According to the Court, “[a]lthough §5(C) attempts to achieve one of the same goals as federal law—the deterrence of unlawful employment—it involves a conflict in the method of enforcement.” Moreover, the Court found that since Congress decided not to impose criminal penalties on aliens who seek or engage in unauthorized employment, “a state law to the contrary is an obstacle to the regulatory system Congress chose.” Thus, the Court held that section 5(C) also is preempted by federal law.
In analyzing section 6, the Court first noted that under federal law, an alien who is suspected of being removable is issued a Notice to Appear form, which does not authorize an arrest. Further, the federal statutory structure instructs when it is appropriate to arrest an alien during the removal process. The Court concluded that section 6 “attempts to provide state officers even greater authority to arrest aliens on the basis of possible removability than Congress has given to trained federal immigration officers.” While state officers may make warrantless arrests of aliens based on possible removability in specific, limited circumstances, the Court found, by “authorizing state and local officers to engage in these enforcement activities as a general matter, §6 creates an obstacle to the full purposes and objectives of Congress.” Thus, the Court ruled that section 6 also is preempted by federal law.
The Court, however, refused to find that section 2(B) is preempted by federal law noting that the “nature and timing” of the case cautions against evaluating its validity. The Court noted that since the federal government brought its suit before S.B. 1070 went into effect,”[t]here is a basic uncertainty about what the law means and how it will be enforced.” “At this stage, without the benefit of a definitive interpretation from the state courts,” the Court concluded, “it would be inappropriate to assume §2(B) will be construed in a way that creates a conflict with federal law.” However, the Court made a point to note that its “opinion does not foreclose other preemption and constitutional challenges to the law as interpreted and applied after it goes into effect.”
According to Jay Ruby, a shareholder in Ogletree Deakins’ Atlanta office: “In short, all of Arizona’s bill was struck down except for section 2(B). Section 2(B) provides that police officers may request detainees to present documentation of legal status if there is probable cause to believe that the detainee is an illegal alien. However, the Court deferred to the Ninth Circuit and Arizona to see how the state implements the law and declined to rule on the constitutional aspects of section 2(B) (which is being challenged by the American Civil Liberties Union). Section 2(B) and its enforcement likely will undergo future legal challenges.
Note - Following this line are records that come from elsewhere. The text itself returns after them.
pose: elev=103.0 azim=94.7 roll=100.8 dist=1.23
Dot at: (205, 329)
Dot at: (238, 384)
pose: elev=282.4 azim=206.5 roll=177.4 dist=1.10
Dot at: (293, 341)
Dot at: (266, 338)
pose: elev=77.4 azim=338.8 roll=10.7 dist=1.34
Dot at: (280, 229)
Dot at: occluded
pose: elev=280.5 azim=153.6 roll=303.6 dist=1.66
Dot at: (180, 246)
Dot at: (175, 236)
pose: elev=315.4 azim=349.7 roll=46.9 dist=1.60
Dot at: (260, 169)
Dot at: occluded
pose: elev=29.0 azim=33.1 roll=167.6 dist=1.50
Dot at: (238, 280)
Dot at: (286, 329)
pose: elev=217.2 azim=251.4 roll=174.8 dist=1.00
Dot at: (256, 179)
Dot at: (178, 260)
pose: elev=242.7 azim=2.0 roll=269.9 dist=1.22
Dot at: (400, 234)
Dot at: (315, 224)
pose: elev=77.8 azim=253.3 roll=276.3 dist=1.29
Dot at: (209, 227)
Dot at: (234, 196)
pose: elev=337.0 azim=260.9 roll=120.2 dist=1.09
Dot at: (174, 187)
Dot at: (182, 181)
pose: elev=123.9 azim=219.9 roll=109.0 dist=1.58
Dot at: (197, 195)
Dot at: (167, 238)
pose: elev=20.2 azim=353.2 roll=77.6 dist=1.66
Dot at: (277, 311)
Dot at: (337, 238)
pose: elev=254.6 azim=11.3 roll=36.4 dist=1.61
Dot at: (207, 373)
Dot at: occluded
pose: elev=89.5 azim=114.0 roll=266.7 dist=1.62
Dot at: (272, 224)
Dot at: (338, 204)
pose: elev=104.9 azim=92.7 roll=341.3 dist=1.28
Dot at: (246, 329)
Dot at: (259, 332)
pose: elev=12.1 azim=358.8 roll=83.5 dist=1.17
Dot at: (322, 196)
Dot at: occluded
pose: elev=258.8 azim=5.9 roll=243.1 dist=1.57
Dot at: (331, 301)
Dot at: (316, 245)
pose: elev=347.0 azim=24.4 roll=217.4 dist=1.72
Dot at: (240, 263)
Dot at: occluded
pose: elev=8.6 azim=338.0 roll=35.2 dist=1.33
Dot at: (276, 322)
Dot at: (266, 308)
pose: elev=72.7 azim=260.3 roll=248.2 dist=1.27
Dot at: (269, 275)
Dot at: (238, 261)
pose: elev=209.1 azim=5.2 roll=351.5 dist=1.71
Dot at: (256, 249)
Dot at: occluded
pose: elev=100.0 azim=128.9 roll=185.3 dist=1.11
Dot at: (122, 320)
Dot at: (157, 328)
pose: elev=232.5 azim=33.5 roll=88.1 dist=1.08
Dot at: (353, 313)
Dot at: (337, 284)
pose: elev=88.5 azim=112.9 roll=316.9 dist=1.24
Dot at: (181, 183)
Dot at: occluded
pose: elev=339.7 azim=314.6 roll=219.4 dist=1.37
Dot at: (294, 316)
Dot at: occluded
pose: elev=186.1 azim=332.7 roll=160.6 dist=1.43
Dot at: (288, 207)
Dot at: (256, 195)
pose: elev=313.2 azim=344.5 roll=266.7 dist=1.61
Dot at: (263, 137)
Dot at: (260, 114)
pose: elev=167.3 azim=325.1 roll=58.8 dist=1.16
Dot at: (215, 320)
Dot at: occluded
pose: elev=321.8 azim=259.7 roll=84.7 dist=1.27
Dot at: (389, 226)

It is possible that Arizona courts (or potentially the Ninth Circuit in a future challenge) will strike down section 2(B) if it does not receive a narrow ‘definitive interpretation’ that does not otherwise conflict with federal law.”
According to Tibor Nagy, Jr., a shareholder in Ogletree Deakins’ Phoenix and Tucson offices: “The Supreme Court’s decision effectively affirmed the status quo, inasmuch as the district court and Ninth Circuit prevented S.B. 1070’s controversial provisions from going into effect from the beginning. As for section 2(B), its continued viability is unlikely to affect employers, particularly since it must be construed very narrowly to pass the Court’s preemption test.”